Well we've been very pleased with that fact that it's happening today, and certainly what that's been driven by is the more and more customers that we're getting that our larger enterprise is paying us as we said in the metric that we talked about today, greater than a 100,000 a year. We think there's tremendous opportunity going forward, as we both land and have expansion in those customers for all the reasons we've talked about as far as their need for moving to cloud, digital transformation, in digitally their customers and so we're pretty pleased with that trend and we do think there's a tremendous amount of opportunity for us there in the future.

Frederic Kerrest

Analyst

And I would just -- I would highlight that it's part of our strategy, this is a platform strategy. So the identity clouds with broad platform with multiple products that traditionally in the past have been done by different vendors and we've brought them together. So it's part of our strategy to have this platform that can be adopted with one solution or one use case and then more and more solutions and products and use cases adopted over time as the usage of the platform expands.
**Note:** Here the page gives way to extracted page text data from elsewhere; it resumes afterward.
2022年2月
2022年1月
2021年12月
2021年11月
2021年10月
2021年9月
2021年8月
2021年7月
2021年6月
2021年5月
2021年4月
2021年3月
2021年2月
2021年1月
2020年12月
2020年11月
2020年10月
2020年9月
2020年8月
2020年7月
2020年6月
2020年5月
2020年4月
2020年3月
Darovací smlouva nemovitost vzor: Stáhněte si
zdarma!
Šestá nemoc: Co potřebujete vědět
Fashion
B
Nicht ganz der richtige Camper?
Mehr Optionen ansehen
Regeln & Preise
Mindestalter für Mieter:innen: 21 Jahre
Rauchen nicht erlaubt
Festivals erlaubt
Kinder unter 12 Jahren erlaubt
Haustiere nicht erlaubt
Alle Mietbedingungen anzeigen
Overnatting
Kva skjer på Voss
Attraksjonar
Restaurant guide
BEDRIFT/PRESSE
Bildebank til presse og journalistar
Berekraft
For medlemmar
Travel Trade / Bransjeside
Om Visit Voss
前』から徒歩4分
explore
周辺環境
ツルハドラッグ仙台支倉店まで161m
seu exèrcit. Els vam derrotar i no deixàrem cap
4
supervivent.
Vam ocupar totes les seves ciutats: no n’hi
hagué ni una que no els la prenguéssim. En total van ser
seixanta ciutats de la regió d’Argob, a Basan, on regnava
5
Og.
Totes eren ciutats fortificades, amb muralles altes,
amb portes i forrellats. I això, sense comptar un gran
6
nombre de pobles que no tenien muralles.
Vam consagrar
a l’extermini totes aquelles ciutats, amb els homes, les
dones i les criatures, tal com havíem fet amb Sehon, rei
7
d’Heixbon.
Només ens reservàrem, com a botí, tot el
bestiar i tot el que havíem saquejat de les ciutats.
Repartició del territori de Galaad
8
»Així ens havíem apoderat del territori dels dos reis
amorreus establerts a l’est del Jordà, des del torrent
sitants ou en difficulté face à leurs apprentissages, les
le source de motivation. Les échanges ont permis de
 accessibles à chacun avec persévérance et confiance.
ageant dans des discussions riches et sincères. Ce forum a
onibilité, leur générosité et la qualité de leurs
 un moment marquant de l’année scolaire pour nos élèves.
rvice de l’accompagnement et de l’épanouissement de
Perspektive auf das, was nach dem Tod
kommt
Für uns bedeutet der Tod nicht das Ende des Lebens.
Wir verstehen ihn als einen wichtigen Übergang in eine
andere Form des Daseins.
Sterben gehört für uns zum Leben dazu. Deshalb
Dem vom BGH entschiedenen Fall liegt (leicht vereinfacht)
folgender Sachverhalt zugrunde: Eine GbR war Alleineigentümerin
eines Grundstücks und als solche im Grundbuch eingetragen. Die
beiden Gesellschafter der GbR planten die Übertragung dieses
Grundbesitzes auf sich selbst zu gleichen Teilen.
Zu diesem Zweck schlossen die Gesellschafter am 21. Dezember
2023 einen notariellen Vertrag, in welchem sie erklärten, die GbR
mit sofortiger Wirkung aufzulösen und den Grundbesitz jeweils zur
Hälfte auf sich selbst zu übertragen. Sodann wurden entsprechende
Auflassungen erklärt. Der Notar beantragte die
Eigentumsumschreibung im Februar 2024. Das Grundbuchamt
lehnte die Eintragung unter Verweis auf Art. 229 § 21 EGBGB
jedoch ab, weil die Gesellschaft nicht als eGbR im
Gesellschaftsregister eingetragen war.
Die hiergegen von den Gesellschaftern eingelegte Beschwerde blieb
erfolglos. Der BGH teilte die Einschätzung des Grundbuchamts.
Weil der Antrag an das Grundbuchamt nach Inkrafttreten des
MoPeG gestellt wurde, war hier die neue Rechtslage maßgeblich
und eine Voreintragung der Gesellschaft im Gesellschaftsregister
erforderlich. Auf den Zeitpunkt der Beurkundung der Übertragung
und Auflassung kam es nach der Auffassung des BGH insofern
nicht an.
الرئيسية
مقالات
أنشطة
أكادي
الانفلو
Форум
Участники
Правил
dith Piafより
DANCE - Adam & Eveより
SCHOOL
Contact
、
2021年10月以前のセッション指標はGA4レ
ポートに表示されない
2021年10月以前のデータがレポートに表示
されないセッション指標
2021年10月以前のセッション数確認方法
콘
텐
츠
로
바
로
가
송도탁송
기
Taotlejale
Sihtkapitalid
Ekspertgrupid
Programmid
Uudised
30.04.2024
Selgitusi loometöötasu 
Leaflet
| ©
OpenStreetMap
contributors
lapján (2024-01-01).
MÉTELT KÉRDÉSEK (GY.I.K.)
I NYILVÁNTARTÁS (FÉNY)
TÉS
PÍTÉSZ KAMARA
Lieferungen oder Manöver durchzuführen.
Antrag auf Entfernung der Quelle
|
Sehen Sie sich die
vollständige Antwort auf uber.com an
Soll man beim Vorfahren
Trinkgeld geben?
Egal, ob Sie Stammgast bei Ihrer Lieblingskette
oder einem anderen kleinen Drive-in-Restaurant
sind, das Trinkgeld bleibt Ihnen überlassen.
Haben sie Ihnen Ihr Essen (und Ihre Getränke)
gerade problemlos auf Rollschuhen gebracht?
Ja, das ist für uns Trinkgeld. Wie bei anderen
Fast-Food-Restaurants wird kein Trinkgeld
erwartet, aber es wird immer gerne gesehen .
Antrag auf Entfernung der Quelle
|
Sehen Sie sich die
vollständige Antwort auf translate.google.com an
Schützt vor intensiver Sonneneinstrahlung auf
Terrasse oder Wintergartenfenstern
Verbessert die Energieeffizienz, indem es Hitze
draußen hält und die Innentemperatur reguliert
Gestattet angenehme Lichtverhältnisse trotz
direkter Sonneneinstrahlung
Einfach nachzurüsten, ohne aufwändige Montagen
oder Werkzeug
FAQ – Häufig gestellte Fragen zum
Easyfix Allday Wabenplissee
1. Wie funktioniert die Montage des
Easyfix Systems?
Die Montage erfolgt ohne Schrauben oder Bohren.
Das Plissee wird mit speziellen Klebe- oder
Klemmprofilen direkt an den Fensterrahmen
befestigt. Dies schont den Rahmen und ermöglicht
So it's built into our technical strategy, our product strategies and it's good that we -- it's positive that we've seen in borne out over the last nine quarters to use your figure. I haven't validated that figure myself, but we -- that's part of our strategy going forward as well. So, it's a good thing to call out because it is important to us.

Operator

Operator

And that does conclude our question-and-answer session. I would like to turn the conference back over to Todd McKinnon for any additional or closing remarks.

Todd McKinnon

Management

So, I would just like to close out the call by saying that with the success we've had so far in the first three quarters this year, we feel like in a lot of ways we're even more energized than ever, because every success we have just really tells us how big the opportunity is for the identity cloud and really for the impact we can have as we help customers, adopt this next wave of technology, both for internal use for their employees and also as they become technology companies themselves. So, it's a big -- it's a big mission, it's a big -- it's a big opportunity that we're working on, and we're excited about the progress we've made, but we also are working hard to make sure that the success continues far into the future. So, with that, we'll wrap it up. Thanks for your attention and we look forward to seeing many of you on the road in the coming weeks and months.

Operator

Operator

And once again that concludes today's presentation. We thank you all for your participation and you may now disconnect.